***** FRAGMENTO ELEGIDO *****

Ojalá que todo esto fuera algo tan fantasioso como una cacería de brujas. Ojalá. Pero lo cierto es que esta es una realidad masiva y perpetuada desde que el mundo es mundo, de la que antes no se hablaba. Porque estaba permitido. Porque la mujer no era un sujeto de ciertos derechos. Porque el mundo era (y sigue siendo) masculino. Pero las cosas están cambiando.

Tenemos más derechos y, con ello, más deberes. Y tenemos el deber de hablar. Tenemos esa obligación con nuestras hermanas, nuestras hijas, nuestras niñas. Pero también con tantas de nuestras madres y abuelas que vivieron toda su vida bajo la esclavitud del aguante sin derecho a cuestionamiento, réplica ni, menos, justicia. Hablamos ahora porque podemos y porque estamos perdiendo el miedo. Y sí. Existe. Y es masivo. Y más común de lo que algunos quieren admitir. Ojalá que quienes se sienten tan atacados frente a este nuevo panorama donde las mujeres al fin hablamos, sepan disculpar las molestias… Pero tristemente esto no es una cacería de locas mujeres vengativas que quieren denostar a ciertos pobres hombres. No es una exageración ni hay que bajarle el perfil. Es el destape de una verdad social, de un abuso sistemático y masivo, que al fin está viendo la luz y que hemos sufrido más que nada las mujeres solo por el hecho de ser mujeres.

***** DATOS PARA REVISAR *****

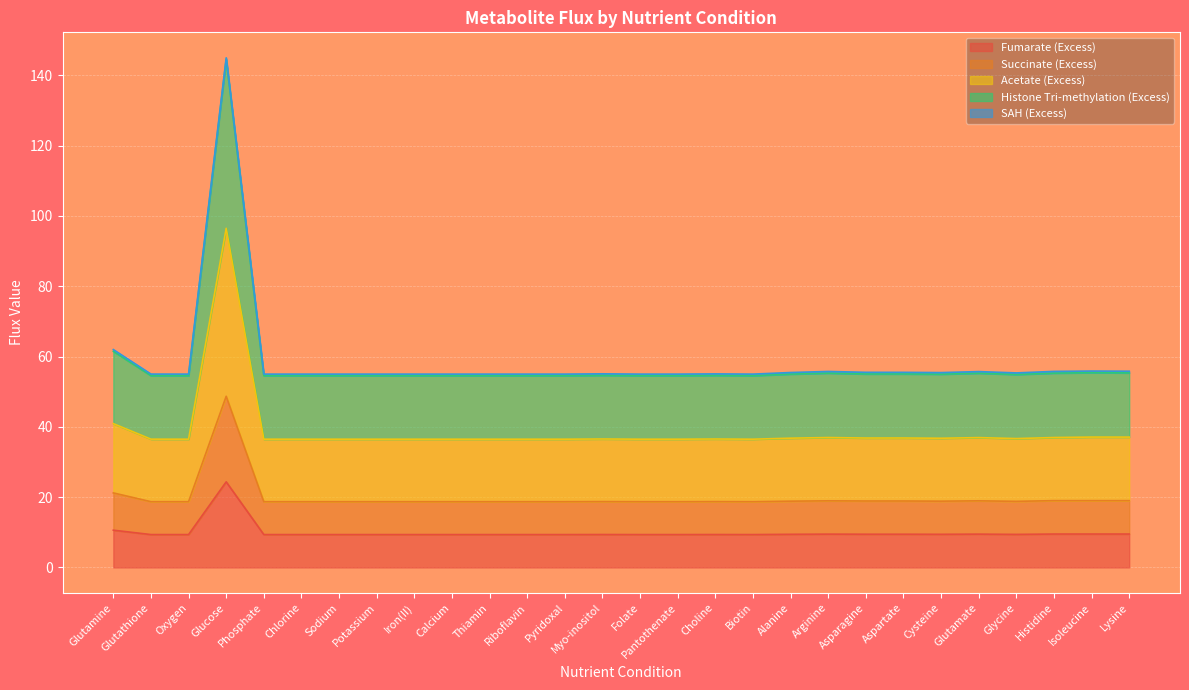

At which label does Succinate (Excess) reach its peak?

Glucose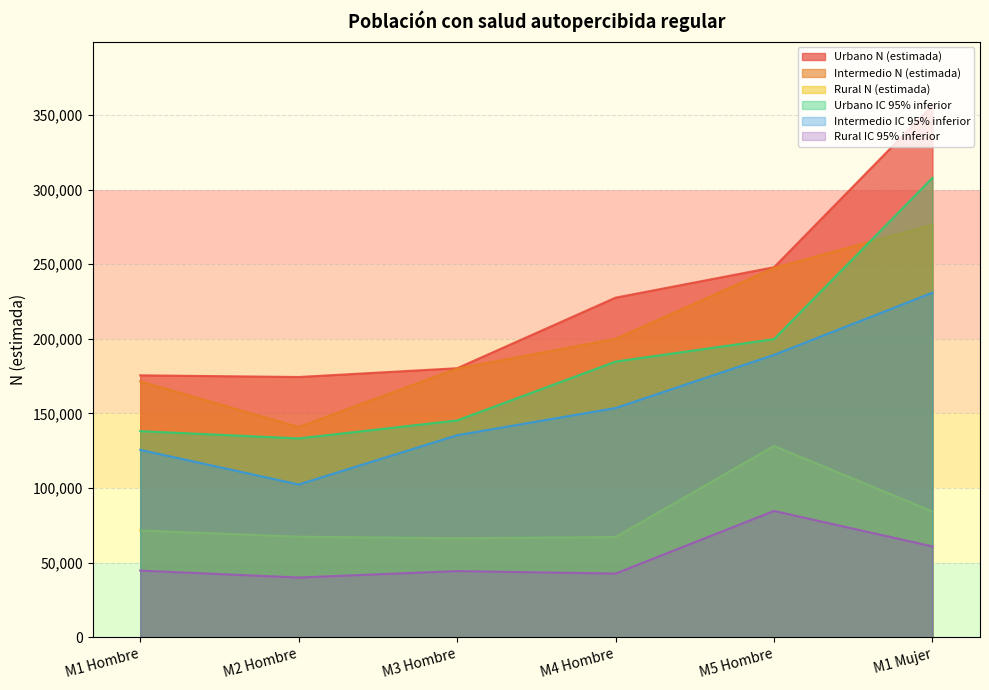

Which category has the lowest value in the Urbano IC 95% inferior series?

M2 Hombre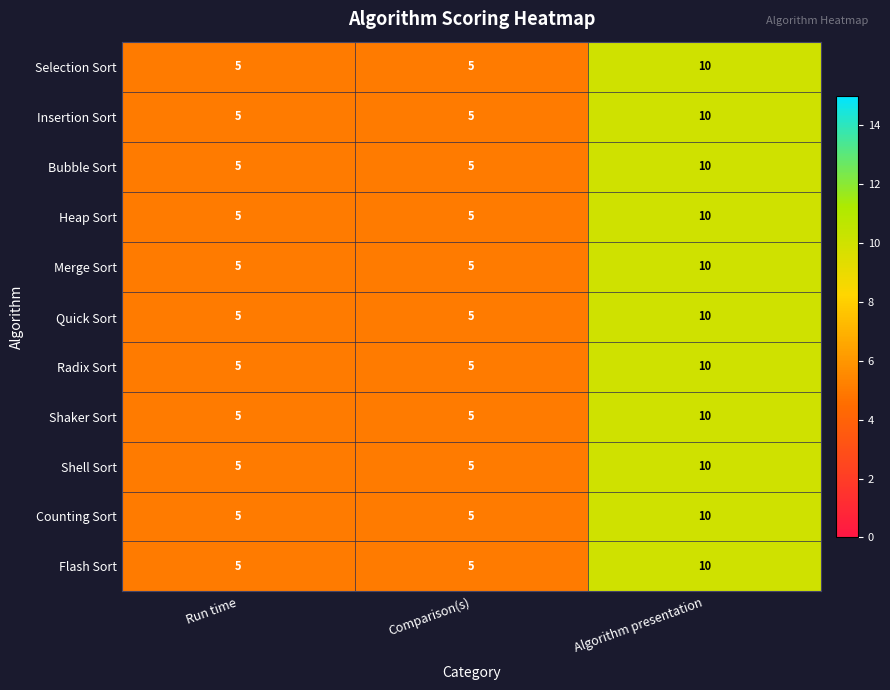

How many Bubble Sort values are between 5 and 10?

3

*****

TAREA A REALIZAR:
Extrae sin cambiar ni una letra el pasaje del fragmento sobre las mujeres que hablan del abuso, desde "Ojalá que todo" hasta "cosas están cambiando.". Los datos no tienen ningún papel en esto.

RESULTADO DEL EJERCICIO:
Ojalá que todo esto fuera algo tan fantasioso como una cacería de brujas. Ojalá. Pero lo cierto es que esta es una realidad masiva y perpetuada desde que el mundo es mundo, de la que antes no se hablaba. Porque estaba permitido. Porque la mujer no era un sujeto de ciertos derechos. Porque el mundo era (y sigue siendo) masculino. Pero las cosas están cambiando.